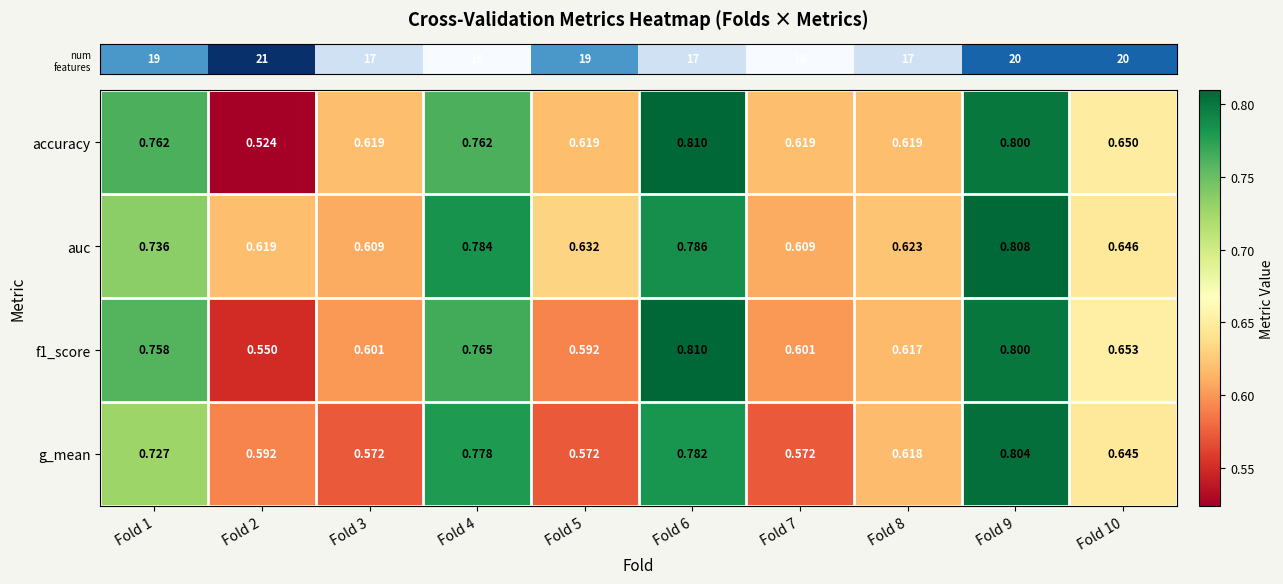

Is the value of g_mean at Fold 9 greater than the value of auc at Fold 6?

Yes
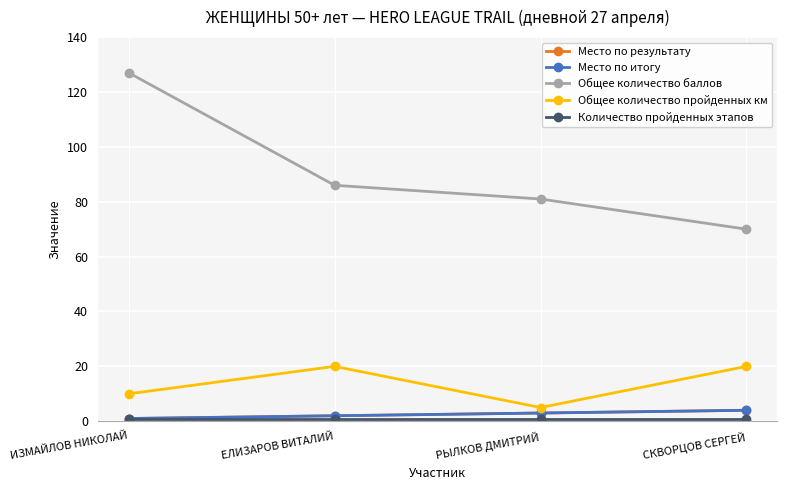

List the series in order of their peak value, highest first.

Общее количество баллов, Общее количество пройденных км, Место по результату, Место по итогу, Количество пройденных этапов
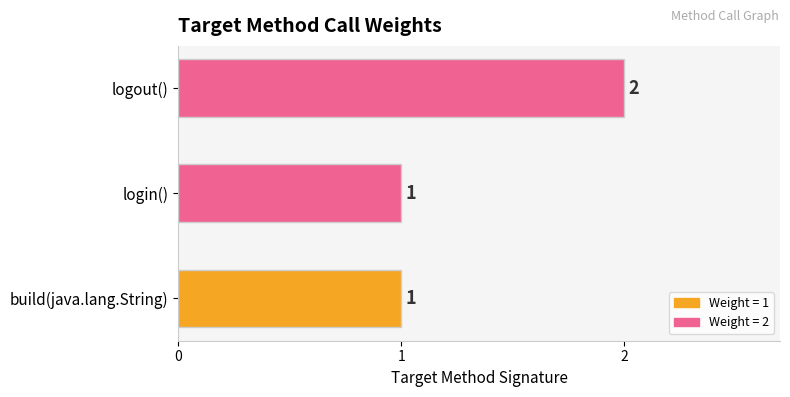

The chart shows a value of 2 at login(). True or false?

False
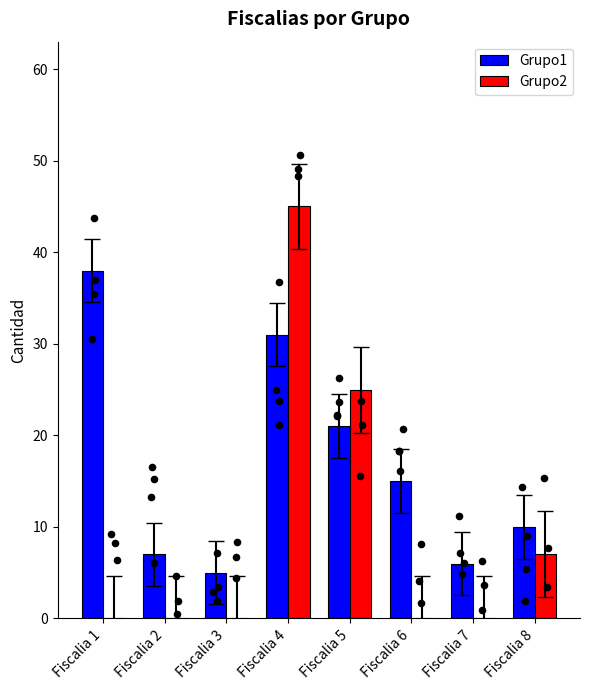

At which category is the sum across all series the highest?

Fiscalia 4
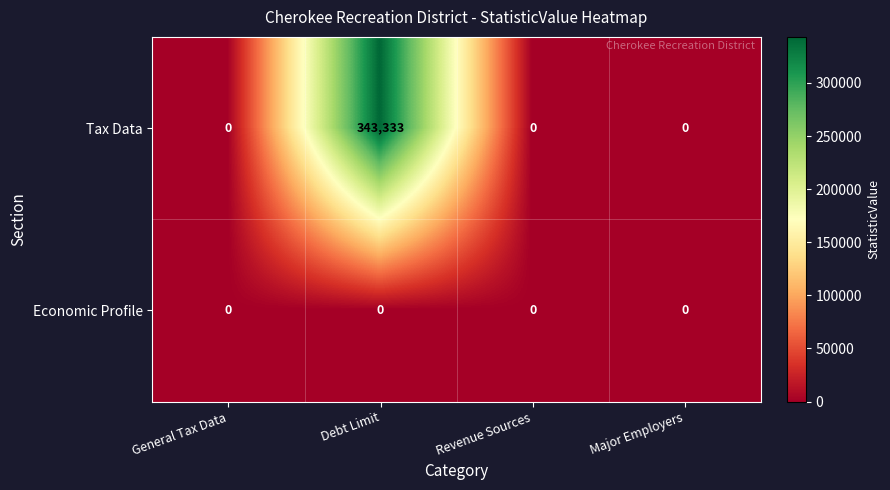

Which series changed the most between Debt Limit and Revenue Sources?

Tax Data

──────────────────────────────

_Exercise_
Reproduce the material above with each occurrence of "value" replaced by "figure" and everything else left unchanged. Omit the pictures.

_Solution_
Is the figure of g_mean at Fold 9 greater than the figure of auc at Fold 6?

Yes

List the series in order of their peak figure, highest first.

Общее количество баллов, Общее количество пройденных км, Место по результату, Место по итогу, Количество пройденных этапов

The chart shows a figure of 2 at login(). True or false?

False

At which category is the sum across all series the highest?

Fiscalia 4

Which series changed the most between Debt Limit and Revenue Sources?

Tax Data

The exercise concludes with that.